Naomi Long said reform of the system is needed to bring stability.

"Failure to act is ruining people's lives and jeopardising the Good Friday Agreement itself. By responding to those who up-end the institutions by pandering to their demands time after time, rather than ending their ability to do so, they are condemning devolution to death by a thousand collapses," she said.

"Our proposals for reform enshrine the right of parties to be in government based on the strength of their electoral mandate; however, they remove the right of any one party to deny the people of Northern Ireland a government.

"They allow those who wish to get on with the work of government to do so and those who don’t to sit it out if they choose - no-one is being excluded, unlike the current nonsense where everyone is."

She added: "Our proposals ensure that we end reliance on parallel consent votes to measure cross-community consent – ironically, the least cross-community votes of any in the Assembly, in that the votes of genuine cross-community parties count for less than others.

"Instead, they would be replaced with weighted majority voting, which would incentivise cooperation in a way that mutually reinforced vetoes have not and cannot."

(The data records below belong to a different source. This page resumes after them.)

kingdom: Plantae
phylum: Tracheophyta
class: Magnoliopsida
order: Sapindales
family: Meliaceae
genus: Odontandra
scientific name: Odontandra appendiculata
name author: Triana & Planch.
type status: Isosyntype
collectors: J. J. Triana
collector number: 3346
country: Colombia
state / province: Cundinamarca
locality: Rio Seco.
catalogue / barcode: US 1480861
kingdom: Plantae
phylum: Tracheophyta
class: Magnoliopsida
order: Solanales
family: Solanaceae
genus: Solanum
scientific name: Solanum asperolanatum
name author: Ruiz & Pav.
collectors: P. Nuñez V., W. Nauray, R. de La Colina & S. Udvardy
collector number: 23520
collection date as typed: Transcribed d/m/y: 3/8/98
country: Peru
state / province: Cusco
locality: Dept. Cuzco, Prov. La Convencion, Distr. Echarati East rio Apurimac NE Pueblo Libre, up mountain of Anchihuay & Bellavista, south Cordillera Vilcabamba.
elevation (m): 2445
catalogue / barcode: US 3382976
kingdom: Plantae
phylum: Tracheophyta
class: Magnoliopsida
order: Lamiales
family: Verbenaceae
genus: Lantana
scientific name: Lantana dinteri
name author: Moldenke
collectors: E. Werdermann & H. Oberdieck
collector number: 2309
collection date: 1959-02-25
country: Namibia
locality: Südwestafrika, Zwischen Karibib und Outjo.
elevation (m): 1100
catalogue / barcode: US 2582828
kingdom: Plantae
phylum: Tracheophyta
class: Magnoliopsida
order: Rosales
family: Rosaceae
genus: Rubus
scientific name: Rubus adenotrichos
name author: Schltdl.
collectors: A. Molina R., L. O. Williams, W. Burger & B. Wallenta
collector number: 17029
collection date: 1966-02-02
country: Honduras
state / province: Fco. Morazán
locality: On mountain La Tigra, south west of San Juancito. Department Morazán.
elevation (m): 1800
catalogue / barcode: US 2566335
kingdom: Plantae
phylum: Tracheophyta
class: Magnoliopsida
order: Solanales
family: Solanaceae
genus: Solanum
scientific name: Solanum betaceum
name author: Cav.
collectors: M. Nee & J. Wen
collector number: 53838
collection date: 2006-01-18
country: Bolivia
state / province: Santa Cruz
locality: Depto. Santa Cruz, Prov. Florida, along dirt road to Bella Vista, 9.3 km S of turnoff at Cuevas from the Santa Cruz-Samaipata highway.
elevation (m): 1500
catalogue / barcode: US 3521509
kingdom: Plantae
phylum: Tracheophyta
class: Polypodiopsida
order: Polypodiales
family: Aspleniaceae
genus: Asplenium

Ms Long also criticised the fact that the party’s Assembly members elected last May have not been able to sit and work in a functioning power-sharing administration.

She said it would be better to remove all of the salary from members of the party blocking the restoration of power sharing than to reduce the pay of all.

"All of our MLAs and particularly those new MLAs have been elected to do a role that they are being denied the opportunity to perform in full," she said.

"They’ve been robbed of that opportunity not through their own actions or inactions, but because of the actions of another party. That isn’t fair on them, and it isn’t fair on the people who elected them."

She paid tribute to Patricia O’Lynn, who was elected in North Antrim last May, but has announced that she is leaving politics to take up a job with Queen’s University because of the uncertainty about the future of Stormont

"This is part of the price we all pay for the failure of the institutions: people with real talent, ability and ambition across all parties are either reluctant to get involved in the Assembly at all or reach a point where continuing becomes untenable," she said.

"If we want the Assembly to attract the kind of MLAs we need and retain them, the best of what Northern Ireland has to offer, then it needs to function. It needs to work."